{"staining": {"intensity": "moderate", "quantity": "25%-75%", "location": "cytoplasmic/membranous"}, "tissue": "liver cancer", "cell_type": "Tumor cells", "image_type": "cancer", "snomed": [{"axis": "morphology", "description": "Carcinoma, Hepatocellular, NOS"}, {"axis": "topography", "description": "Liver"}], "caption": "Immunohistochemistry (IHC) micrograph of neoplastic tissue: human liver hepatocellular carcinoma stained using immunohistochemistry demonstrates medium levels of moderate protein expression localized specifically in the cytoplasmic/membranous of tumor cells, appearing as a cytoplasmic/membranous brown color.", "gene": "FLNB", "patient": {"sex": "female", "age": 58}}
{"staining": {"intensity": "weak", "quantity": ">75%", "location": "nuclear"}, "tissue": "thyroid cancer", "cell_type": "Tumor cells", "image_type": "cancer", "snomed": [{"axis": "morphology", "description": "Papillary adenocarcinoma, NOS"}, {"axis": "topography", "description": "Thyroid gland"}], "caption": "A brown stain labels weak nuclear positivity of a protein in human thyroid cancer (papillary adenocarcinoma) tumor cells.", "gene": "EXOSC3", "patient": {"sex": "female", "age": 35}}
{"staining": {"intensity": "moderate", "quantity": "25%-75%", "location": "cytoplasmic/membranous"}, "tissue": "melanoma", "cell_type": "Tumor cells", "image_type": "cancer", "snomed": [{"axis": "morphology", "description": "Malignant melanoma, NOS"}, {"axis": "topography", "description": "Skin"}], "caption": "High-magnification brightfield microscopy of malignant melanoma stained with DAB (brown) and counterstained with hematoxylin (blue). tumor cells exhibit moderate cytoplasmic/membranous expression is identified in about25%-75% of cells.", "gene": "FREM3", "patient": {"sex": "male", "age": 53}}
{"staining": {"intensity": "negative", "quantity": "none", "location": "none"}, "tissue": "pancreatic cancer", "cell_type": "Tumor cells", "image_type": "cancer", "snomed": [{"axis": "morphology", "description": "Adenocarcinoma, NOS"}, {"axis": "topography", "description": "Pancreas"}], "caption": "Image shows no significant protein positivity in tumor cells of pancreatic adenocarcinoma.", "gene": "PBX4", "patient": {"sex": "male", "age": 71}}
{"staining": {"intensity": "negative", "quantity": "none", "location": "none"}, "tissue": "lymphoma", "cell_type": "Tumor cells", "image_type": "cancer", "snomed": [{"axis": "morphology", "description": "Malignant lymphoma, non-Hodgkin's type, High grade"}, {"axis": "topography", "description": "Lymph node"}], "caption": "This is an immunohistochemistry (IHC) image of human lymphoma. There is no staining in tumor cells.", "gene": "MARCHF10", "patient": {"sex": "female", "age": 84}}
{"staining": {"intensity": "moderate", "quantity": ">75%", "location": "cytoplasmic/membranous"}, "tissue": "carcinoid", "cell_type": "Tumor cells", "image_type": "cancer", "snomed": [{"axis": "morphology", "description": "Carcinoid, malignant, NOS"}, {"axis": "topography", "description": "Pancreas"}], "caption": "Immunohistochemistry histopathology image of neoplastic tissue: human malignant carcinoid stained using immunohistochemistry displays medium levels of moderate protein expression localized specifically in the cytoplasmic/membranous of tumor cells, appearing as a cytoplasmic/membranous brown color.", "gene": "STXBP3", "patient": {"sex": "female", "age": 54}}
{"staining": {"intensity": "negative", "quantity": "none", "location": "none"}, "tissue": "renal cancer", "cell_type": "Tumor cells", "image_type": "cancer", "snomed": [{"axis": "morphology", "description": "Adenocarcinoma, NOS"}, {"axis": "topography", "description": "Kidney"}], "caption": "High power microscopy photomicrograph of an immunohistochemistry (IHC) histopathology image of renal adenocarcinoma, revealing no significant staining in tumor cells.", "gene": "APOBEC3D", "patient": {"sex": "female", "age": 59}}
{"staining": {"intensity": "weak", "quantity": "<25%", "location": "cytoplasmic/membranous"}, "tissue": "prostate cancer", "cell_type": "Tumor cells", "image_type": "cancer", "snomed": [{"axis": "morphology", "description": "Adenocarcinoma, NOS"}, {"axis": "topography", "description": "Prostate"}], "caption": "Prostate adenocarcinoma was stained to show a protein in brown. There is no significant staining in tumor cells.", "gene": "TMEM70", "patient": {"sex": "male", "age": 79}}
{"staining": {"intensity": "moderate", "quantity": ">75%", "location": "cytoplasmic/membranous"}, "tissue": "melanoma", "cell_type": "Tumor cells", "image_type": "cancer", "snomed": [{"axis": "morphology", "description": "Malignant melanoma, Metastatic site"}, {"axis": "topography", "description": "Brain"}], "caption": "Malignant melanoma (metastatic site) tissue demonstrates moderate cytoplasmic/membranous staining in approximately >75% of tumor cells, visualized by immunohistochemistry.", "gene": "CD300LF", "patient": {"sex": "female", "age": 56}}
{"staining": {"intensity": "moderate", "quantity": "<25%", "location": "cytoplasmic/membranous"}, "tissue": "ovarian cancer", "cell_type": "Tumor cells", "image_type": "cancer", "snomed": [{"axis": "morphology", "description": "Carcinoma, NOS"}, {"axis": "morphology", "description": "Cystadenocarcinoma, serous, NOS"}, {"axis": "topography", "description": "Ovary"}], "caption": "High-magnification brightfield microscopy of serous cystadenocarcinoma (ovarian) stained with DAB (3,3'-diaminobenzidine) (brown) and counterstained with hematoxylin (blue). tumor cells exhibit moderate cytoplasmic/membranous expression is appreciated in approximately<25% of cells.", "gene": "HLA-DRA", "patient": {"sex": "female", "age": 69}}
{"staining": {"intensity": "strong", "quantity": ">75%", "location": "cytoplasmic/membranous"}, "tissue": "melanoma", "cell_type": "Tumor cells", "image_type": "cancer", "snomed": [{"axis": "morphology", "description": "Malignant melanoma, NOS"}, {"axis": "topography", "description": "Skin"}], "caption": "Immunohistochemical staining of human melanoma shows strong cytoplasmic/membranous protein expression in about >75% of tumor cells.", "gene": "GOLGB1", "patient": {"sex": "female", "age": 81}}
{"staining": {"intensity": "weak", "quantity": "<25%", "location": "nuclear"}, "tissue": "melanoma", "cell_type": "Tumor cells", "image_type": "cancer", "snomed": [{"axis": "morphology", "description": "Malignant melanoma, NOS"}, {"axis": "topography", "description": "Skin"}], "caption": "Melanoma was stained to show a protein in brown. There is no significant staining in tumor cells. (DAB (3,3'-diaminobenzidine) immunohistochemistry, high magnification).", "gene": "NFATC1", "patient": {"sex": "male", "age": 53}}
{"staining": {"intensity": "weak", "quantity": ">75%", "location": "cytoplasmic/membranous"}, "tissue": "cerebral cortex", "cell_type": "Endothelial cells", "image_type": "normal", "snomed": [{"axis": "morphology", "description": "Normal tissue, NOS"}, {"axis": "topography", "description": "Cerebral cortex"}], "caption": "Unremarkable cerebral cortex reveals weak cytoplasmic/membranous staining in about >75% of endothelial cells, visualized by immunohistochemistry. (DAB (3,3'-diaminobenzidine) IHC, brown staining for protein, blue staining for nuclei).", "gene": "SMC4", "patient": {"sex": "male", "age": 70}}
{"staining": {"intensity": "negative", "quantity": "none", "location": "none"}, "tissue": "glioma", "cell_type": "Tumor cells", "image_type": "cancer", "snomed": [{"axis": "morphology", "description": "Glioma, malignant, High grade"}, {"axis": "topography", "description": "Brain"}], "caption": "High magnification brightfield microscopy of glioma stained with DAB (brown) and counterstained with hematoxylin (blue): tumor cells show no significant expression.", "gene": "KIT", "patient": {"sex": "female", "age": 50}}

■ ACTION ITEM
Reproduce all of the material verbatim.

■ EXERCISE RESPONSE
{"staining": {"intensity": "moderate", "quantity": "25%-75%", "location": "cytoplasmic/membranous"}, "tissue": "liver cancer", "cell_type": "Tumor cells", "image_type": "cancer", "snomed": [{"axis": "morphology", "description": "Carcinoma, Hepatocellular, NOS"}, {"axis": "topography", "description": "Liver"}], "caption": "Immunohistochemistry (IHC) micrograph of neoplastic tissue: human liver hepatocellular carcinoma stained using immunohistochemistry demonstrates medium levels of moderate protein expression localized specifically in the cytoplasmic/membranous of tumor cells, appearing as a cytoplasmic/membranous brown color.", "gene": "FLNB", "patient": {"sex": "female", "age": 58}}
{"staining": {"intensity": "weak", "quantity": ">75%", "location": "nuclear"}, "tissue": "thyroid cancer", "cell_type": "Tumor cells", "image_type": "cancer", "snomed": [{"axis": "morphology", "description": "Papillary adenocarcinoma, NOS"}, {"axis": "topography", "description": "Thyroid gland"}], "caption": "A brown stain labels weak nuclear positivity of a protein in human thyroid cancer (papillary adenocarcinoma) tumor cells.", "gene": "EXOSC3", "patient": {"sex": "female", "age": 35}}
{"staining": {"intensity": "moderate", "quantity": "25%-75%", "location": "cytoplasmic/membranous"}, "tissue": "melanoma", "cell_type": "Tumor cells", "image_type": "cancer", "snomed": [{"axis": "morphology", "description": "Malignant melanoma, NOS"}, {"axis": "topography", "description": "Skin"}], "caption": "High-magnification brightfield microscopy of malignant melanoma stained with DAB (brown) and counterstained with hematoxylin (blue). tumor cells exhibit moderate cytoplasmic/membranous expression is identified in about25%-75% of cells.", "gene": "FREM3", "patient": {"sex": "male", "age": 53}}
{"staining": {"intensity": "negative", "quantity": "none", "location": "none"}, "tissue": "pancreatic cancer", "cell_type": "Tumor cells", "image_type": "cancer", "snomed": [{"axis": "morphology", "description": "Adenocarcinoma, NOS"}, {"axis": "topography", "description": "Pancreas"}], "caption": "Image shows no significant protein positivity in tumor cells of pancreatic adenocarcinoma.", "gene": "PBX4", "patient": {"sex": "male", "age": 71}}
{"staining": {"intensity": "negative", "quantity": "none", "location": "none"}, "tissue": "lymphoma", "cell_type": "Tumor cells", "image_type": "cancer", "snomed": [{"axis": "morphology", "description": "Malignant lymphoma, non-Hodgkin's type, High grade"}, {"axis": "topography", "description": "Lymph node"}], "caption": "This is an immunohistochemistry (IHC) image of human lymphoma. There is no staining in tumor cells.", "gene": "MARCHF10", "patient": {"sex": "female", "age": 84}}
{"staining": {"intensity": "moderate", "quantity": ">75%", "location": "cytoplasmic/membranous"}, "tissue": "carcinoid", "cell_type": "Tumor cells", "image_type": "cancer", "snomed": [{"axis": "morphology", "description": "Carcinoid, malignant, NOS"}, {"axis": "topography", "description": "Pancreas"}], "caption": "Immunohistochemistry histopathology image of neoplastic tissue: human malignant carcinoid stained using immunohistochemistry displays medium levels of moderate protein expression localized specifically in the cytoplasmic/membranous of tumor cells, appearing as a cytoplasmic/membranous brown color.", "gene": "STXBP3", "patient": {"sex": "female", "age": 54}}
{"staining": {"intensity": "negative", "quantity": "none", "location": "none"}, "tissue": "renal cancer", "cell_type": "Tumor cells", "image_type": "cancer", "snomed": [{"axis": "morphology", "description": "Adenocarcinoma, NOS"}, {"axis": "topography", "description": "Kidney"}], "caption": "High power microscopy photomicrograph of an immunohistochemistry (IHC) histopathology image of renal adenocarcinoma, revealing no significant staining in tumor cells.", "gene": "APOBEC3D", "patient": {"sex": "female", "age": 59}}
{"staining": {"intensity": "weak", "quantity": "<25%", "location": "cytoplasmic/membranous"}, "tissue": "prostate cancer", "cell_type": "Tumor cells", "image_type": "cancer", "snomed": [{"axis": "morphology", "description": "Adenocarcinoma, NOS"}, {"axis": "topography", "description": "Prostate"}], "caption": "Prostate adenocarcinoma was stained to show a protein in brown. There is no significant staining in tumor cells.", "gene": "TMEM70", "patient": {"sex": "male", "age": 79}}
{"staining": {"intensity": "moderate", "quantity": ">75%", "location": "cytoplasmic/membranous"}, "tissue": "melanoma", "cell_type": "Tumor cells", "image_type": "cancer", "snomed": [{"axis": "morphology", "description": "Malignant melanoma, Metastatic site"}, {"axis": "topography", "description": "Brain"}], "caption": "Malignant melanoma (metastatic site) tissue demonstrates moderate cytoplasmic/membranous staining in approximately >75% of tumor cells, visualized by immunohistochemistry.", "gene": "CD300LF", "patient": {"sex": "female", "age": 56}}
{"staining": {"intensity": "moderate", "quantity": "<25%", "location": "cytoplasmic/membranous"}, "tissue": "ovarian cancer", "cell_type": "Tumor cells", "image_type": "cancer", "snomed": [{"axis": "morphology", "description": "Carcinoma, NOS"}, {"axis": "morphology", "description": "Cystadenocarcinoma, serous, NOS"}, {"axis": "topography", "description": "Ovary"}], "caption": "High-magnification brightfield microscopy of serous cystadenocarcinoma (ovarian) stained with DAB (3,3'-diaminobenzidine) (brown) and counterstained with hematoxylin (blue). tumor cells exhibit moderate cytoplasmic/membranous expression is appreciated in approximately<25% of cells.", "gene": "HLA-DRA", "patient": {"sex": "female", "age": 69}}
{"staining": {"intensity": "strong", "quantity": ">75%", "location": "cytoplasmic/membranous"}, "tissue": "melanoma", "cell_type": "Tumor cells", "image_type": "cancer", "snomed": [{"axis": "morphology", "description": "Malignant melanoma, NOS"}, {"axis": "topography", "description": "Skin"}], "caption": "Immunohistochemical staining of human melanoma shows strong cytoplasmic/membranous protein expression in about >75% of tumor cells.", "gene": "GOLGB1", "patient": {"sex": "female", "age": 81}}
{"staining": {"intensity": "weak", "quantity": "<25%", "location": "nuclear"}, "tissue": "melanoma", "cell_type": "Tumor cells", "image_type": "cancer", "snomed": [{"axis": "morphology", "description": "Malignant melanoma, NOS"}, {"axis": "topography", "description": "Skin"}], "caption": "Melanoma was stained to show a protein in brown. There is no significant staining in tumor cells. (DAB (3,3'-diaminobenzidine) immunohistochemistry, high magnification).", "gene": "NFATC1", "patient": {"sex": "male", "age": 53}}
{"staining": {"intensity": "weak", "quantity": ">75%", "location": "cytoplasmic/membranous"}, "tissue": "cerebral cortex", "cell_type": "Endothelial cells", "image_type": "normal", "snomed": [{"axis": "morphology", "description": "Normal tissue, NOS"}, {"axis": "topography", "description": "Cerebral cortex"}], "caption": "Unremarkable cerebral cortex reveals weak cytoplasmic/membranous staining in about >75% of endothelial cells, visualized by immunohistochemistry. (DAB (3,3'-diaminobenzidine) IHC, brown staining for protein, blue staining for nuclei).", "gene": "SMC4", "patient": {"sex": "male", "age": 70}}
{"staining": {"intensity": "negative", "quantity": "none", "location": "none"}, "tissue": "glioma", "cell_type": "Tumor cells", "image_type": "cancer", "snomed": [{"axis": "morphology", "description": "Glioma, malignant, High grade"}, {"axis": "topography", "description": "Brain"}], "caption": "High magnification brightfield microscopy of glioma stained with DAB (brown) and counterstained with hematoxylin (blue): tumor cells show no significant expression.", "gene": "KIT", "patient": {"sex": "female", "age": 50}}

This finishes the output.